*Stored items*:
▼

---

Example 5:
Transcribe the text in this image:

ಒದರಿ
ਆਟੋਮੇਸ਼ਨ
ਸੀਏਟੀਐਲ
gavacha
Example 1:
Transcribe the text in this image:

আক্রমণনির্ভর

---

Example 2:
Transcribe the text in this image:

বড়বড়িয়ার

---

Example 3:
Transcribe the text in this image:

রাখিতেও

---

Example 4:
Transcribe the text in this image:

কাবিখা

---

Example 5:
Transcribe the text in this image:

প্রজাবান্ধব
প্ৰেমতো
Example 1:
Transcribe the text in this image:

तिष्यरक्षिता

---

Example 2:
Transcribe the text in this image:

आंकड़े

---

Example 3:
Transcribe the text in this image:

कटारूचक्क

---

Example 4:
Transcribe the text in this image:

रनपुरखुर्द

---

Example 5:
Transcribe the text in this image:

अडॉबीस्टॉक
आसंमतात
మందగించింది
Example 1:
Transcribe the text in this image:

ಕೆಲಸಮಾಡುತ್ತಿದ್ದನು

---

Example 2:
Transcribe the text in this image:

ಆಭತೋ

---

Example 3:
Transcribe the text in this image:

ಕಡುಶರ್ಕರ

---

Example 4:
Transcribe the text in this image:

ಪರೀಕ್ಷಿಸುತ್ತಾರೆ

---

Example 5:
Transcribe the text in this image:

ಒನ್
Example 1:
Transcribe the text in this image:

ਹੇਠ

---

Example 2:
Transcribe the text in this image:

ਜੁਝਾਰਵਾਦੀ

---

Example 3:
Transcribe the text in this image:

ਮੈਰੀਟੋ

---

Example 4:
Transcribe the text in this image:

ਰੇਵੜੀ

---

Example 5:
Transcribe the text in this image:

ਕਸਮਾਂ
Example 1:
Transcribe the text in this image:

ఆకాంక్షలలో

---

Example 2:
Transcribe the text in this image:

▲

*What to work on*:
Every entry must come back exactly as written above.

*Exercise answer*:
---

Example 5:
Transcribe the text in this image:

ಒದರಿ
ਆਟੋਮੇਸ਼ਨ
ਸੀਏਟੀਐਲ
gavacha
Example 1:
Transcribe the text in this image:

আক্রমণনির্ভর

---

Example 2:
Transcribe the text in this image:

বড়বড়িয়ার

---

Example 3:
Transcribe the text in this image:

রাখিতেও

---

Example 4:
Transcribe the text in this image:

কাবিখা

---

Example 5:
Transcribe the text in this image:

প্রজাবান্ধব
প্ৰেমতো
Example 1:
Transcribe the text in this image:

तिष्यरक्षिता

---

Example 2:
Transcribe the text in this image:

आंकड़े

---

Example 3:
Transcribe the text in this image:

कटारूचक्क

---

Example 4:
Transcribe the text in this image:

रनपुरखुर्द

---

Example 5:
Transcribe the text in this image:

अडॉबीस्टॉक
आसंमतात
మందగించింది
Example 1:
Transcribe the text in this image:

ಕೆಲಸಮಾಡುತ್ತಿದ್ದನು

---

Example 2:
Transcribe the text in this image:

ಆಭತೋ

---

Example 3:
Transcribe the text in this image:

ಕಡುಶರ್ಕರ

---

Example 4:
Transcribe the text in this image:

ಪರೀಕ್ಷಿಸುತ್ತಾರೆ

---

Example 5:
Transcribe the text in this image:

ಒನ್
Example 1:
Transcribe the text in this image:

ਹੇਠ

---

Example 2:
Transcribe the text in this image:

ਜੁਝਾਰਵਾਦੀ

---

Example 3:
Transcribe the text in this image:

ਮੈਰੀਟੋ

---

Example 4:
Transcribe the text in this image:

ਰੇਵੜੀ

---

Example 5:
Transcribe the text in this image:

ਕਸਮਾਂ
Example 1:
Transcribe the text in this image:

ఆకాంక్షలలో

---

Example 2:
Transcribe the text in this image:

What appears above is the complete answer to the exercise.